David Kaye, der ehemalige Sonderberichterstatter der Vereinten Nationen für Meinungsfreiheit, nennt den UN-Vertrag trotz einiger Verhandlungserfolge der demokratischen Staaten „nach wie vor äußerst mangelhaft, sowohl in seiner Formulierung als auch in seiner Substanz“. Es sei für viele Beobachter „schockierend, dass demokratische Staaten ihn unterstützen“ würden.
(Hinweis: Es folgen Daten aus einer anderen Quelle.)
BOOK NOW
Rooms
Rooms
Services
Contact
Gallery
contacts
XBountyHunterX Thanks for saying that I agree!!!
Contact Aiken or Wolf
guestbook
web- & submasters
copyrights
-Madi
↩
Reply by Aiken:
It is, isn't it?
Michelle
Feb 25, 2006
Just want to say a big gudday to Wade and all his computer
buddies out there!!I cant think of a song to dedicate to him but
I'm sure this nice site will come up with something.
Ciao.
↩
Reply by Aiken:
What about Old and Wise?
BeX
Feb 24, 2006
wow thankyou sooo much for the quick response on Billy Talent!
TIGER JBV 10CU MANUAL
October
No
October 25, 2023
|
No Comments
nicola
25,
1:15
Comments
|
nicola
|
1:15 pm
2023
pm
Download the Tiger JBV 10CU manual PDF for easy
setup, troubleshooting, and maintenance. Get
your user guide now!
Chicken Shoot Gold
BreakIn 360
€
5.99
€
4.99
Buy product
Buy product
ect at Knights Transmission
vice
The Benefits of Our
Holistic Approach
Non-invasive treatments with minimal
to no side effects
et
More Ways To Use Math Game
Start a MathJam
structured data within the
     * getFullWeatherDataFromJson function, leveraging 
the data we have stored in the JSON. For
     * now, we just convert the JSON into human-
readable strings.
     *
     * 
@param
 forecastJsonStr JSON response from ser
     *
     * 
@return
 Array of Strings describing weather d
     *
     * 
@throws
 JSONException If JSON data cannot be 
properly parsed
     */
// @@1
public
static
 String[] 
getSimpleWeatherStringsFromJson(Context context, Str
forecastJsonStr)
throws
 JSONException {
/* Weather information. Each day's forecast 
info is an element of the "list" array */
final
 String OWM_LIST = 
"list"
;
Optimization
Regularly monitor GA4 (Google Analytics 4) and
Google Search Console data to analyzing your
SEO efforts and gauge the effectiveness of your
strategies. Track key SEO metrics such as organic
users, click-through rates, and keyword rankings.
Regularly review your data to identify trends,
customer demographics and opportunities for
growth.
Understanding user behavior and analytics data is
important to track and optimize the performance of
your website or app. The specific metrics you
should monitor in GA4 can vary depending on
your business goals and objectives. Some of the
Auch Tanja Fachathaler von epicenter.works, die den UN-Verhandlungsprozess für die Zivilgesellschaft über mehrere Jahre hinweg begleitet hatte, sieht die Annahme der Cybercrime Convention als offizielles Abkommen der Vereinten Nationen als ein „denkbar schlechtes Zeichen“. Zu viele Bestimmungen darin seien hochproblematisch und stünden im Widerspruch zu den Grundprinzipien der UN-Charta, erklärt sie gegenüber netzpolitik.org. Auch die geopolitische Bedeutung sei alarmierend: „Russland nennt die Konvention bereits jetzt einen erfolgreichen Blue Print für weitere Regulierungspläne, die es in der UN vorantreiben will.“
Fachathaler betont: „Es ist daher besonders wichtig, dass die Mitgliedstaaten der Europäischen Union erst einmal das Tempo reduzieren und sich in aller Ruhe die nächsten Entwicklungen ansehen, anstatt falschen Eifer an den Tag zu legen und den Vertrag schnell zu ratifizieren.“ Die EU-Mitgliedstaaten sollten zunächst betrachten, welche Staaten die Konvention besonders schnell ratifizieren und wie das Abkommen gelebt wird, wenn es einmal in Kraft ist. Vor allem aber sollten sie sich fragen, wie es um den Schutz von Menschenrechten, Demokratie und Rechtsstaatlichkeit steht, so Fachathaler.
Sie fordert, dass sich die EU-Mitgliedstaaten aktiv für nötige Verbesserungen einsetzen sollten, wie sie seitens der Zivilgesellschaft von Beginn an gefordert worden seien. „Erst danach sollte eine neuerliche Evaluierung vorgenommen werden, ob man dem Abkommen beitreten kann und möchte.“ Dabei sollten vor allem die nationalen Parlamente in der EU ausreichend Zeit für eine genaue Prüfung bekommen.
Damit wären die Europäer nicht allein. Auch die US-Amerikaner stellen Bedingungen für ihre Unterstützung des Abkommens und wollen die Entwicklungen in der Umsetzungspraxis abwarten.
Im neuen Jahr wird eine Zeremonie zur Unterzeichnung der Konvention in Vietnam stattfinden. Das asiatische Land hatte sich als Austragungsort aufgestellt.